§ WHAT YOU ARE ASKED TO DO
What you give back should be only the lines from the one holding "4.48 | 5.52 |" through the final line of the records, each reproduced exactly.

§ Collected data

______________________________

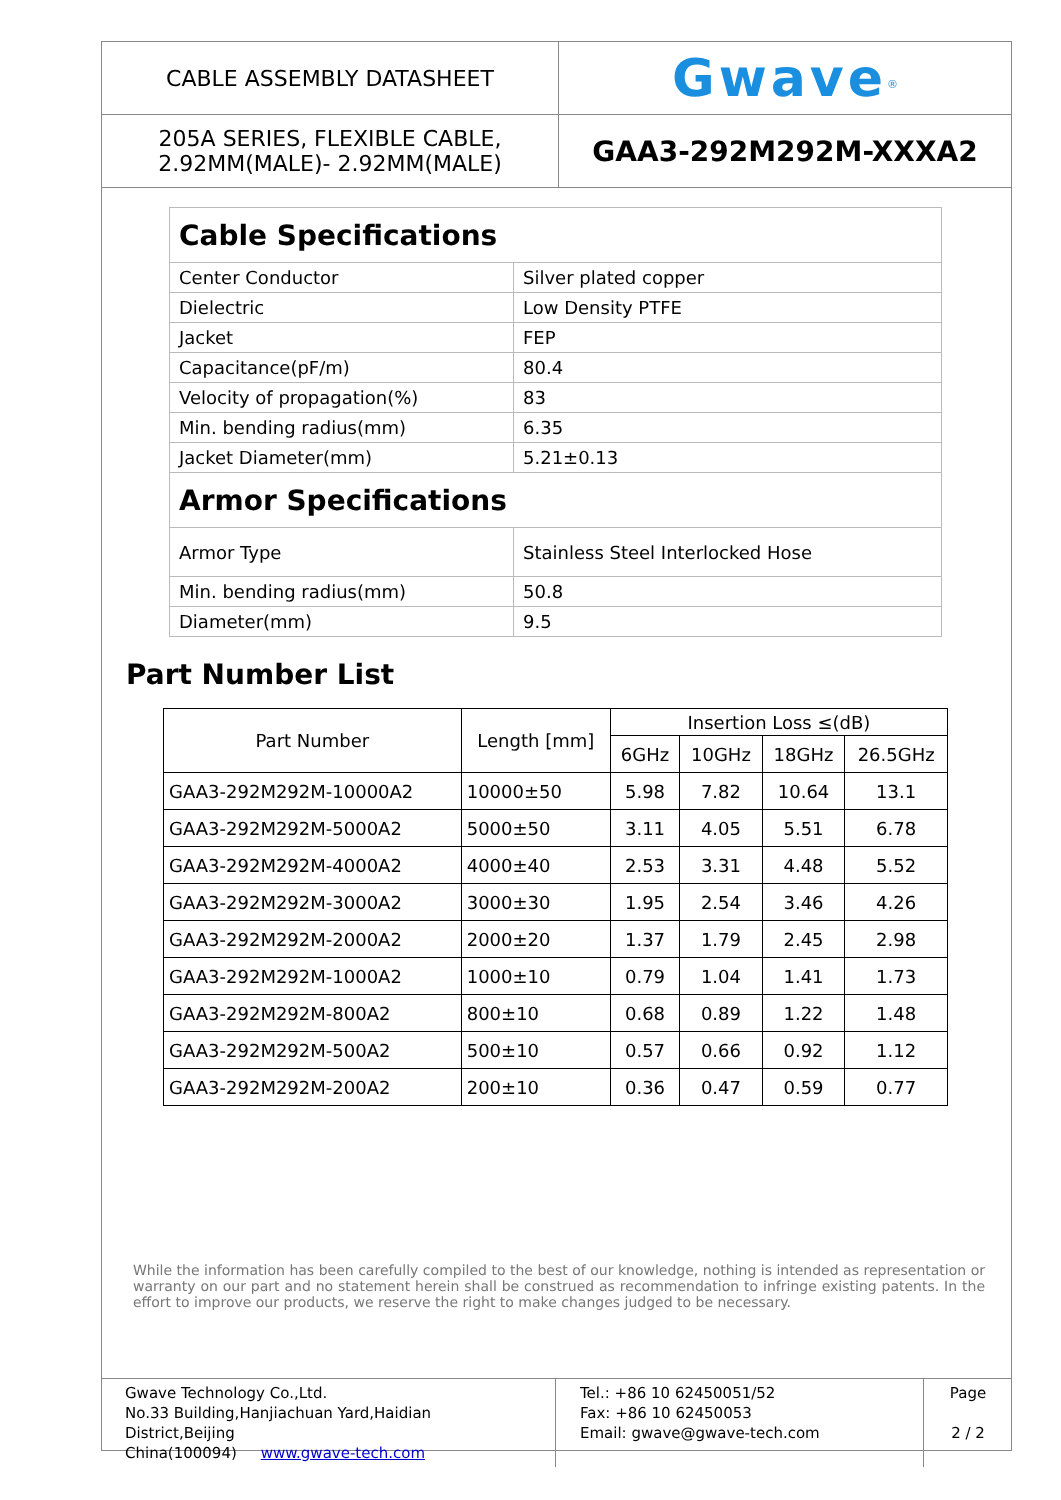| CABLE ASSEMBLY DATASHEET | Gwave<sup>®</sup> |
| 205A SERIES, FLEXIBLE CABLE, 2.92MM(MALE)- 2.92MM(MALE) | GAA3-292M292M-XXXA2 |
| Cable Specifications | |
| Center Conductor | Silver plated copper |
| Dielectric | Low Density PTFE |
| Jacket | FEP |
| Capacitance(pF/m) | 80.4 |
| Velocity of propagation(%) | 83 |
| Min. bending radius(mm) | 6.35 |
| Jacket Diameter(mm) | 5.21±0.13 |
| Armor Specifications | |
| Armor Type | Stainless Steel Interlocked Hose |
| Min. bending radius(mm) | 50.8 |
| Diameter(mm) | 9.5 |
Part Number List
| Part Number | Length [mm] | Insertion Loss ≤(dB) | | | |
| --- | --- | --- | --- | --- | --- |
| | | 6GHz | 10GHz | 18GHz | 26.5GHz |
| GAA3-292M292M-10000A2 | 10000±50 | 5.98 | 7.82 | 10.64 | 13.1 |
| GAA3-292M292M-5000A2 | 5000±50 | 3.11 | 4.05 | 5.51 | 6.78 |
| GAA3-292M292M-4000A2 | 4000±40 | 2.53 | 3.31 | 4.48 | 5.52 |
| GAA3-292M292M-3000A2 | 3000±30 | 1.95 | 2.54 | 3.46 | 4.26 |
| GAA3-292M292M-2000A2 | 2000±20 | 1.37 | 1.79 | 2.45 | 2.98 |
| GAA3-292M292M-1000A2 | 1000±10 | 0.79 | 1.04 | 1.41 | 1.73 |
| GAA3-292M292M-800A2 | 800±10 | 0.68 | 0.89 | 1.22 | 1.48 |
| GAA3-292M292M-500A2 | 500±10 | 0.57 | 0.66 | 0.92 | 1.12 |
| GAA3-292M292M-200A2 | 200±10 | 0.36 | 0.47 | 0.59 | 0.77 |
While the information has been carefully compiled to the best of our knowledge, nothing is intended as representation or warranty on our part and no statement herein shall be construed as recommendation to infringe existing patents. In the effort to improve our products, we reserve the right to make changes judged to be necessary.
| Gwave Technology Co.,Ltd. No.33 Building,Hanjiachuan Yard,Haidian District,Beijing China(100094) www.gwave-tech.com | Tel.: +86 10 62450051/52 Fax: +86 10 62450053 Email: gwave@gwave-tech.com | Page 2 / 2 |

______________________________

§ ANSWER TO THE PROBLEM
| GAA3-292M292M-4000A2 | 4000±40 | 2.53 | 3.31 | 4.48 | 5.52 |
| GAA3-292M292M-3000A2 | 3000±30 | 1.95 | 2.54 | 3.46 | 4.26 |
| GAA3-292M292M-2000A2 | 2000±20 | 1.37 | 1.79 | 2.45 | 2.98 |
| GAA3-292M292M-1000A2 | 1000±10 | 0.79 | 1.04 | 1.41 | 1.73 |
| GAA3-292M292M-800A2 | 800±10 | 0.68 | 0.89 | 1.22 | 1.48 |
| GAA3-292M292M-500A2 | 500±10 | 0.57 | 0.66 | 0.92 | 1.12 |
| GAA3-292M292M-200A2 | 200±10 | 0.36 | 0.47 | 0.59 | 0.77 |
While the information has been carefully compiled to the best of our knowledge, nothing is intended as representation or warranty on our part and no statement herein shall be construed as recommendation to infringe existing patents. In the effort to improve our products, we reserve the right to make changes judged to be necessary.
| Gwave Technology Co.,Ltd. No.33 Building,Hanjiachuan Yard,Haidian District,Beijing China(100094) www.gwave-tech.com | Tel.: +86 10 62450051/52 Fax: +86 10 62450053 Email: gwave@gwave-tech.com | Page 2 / 2 |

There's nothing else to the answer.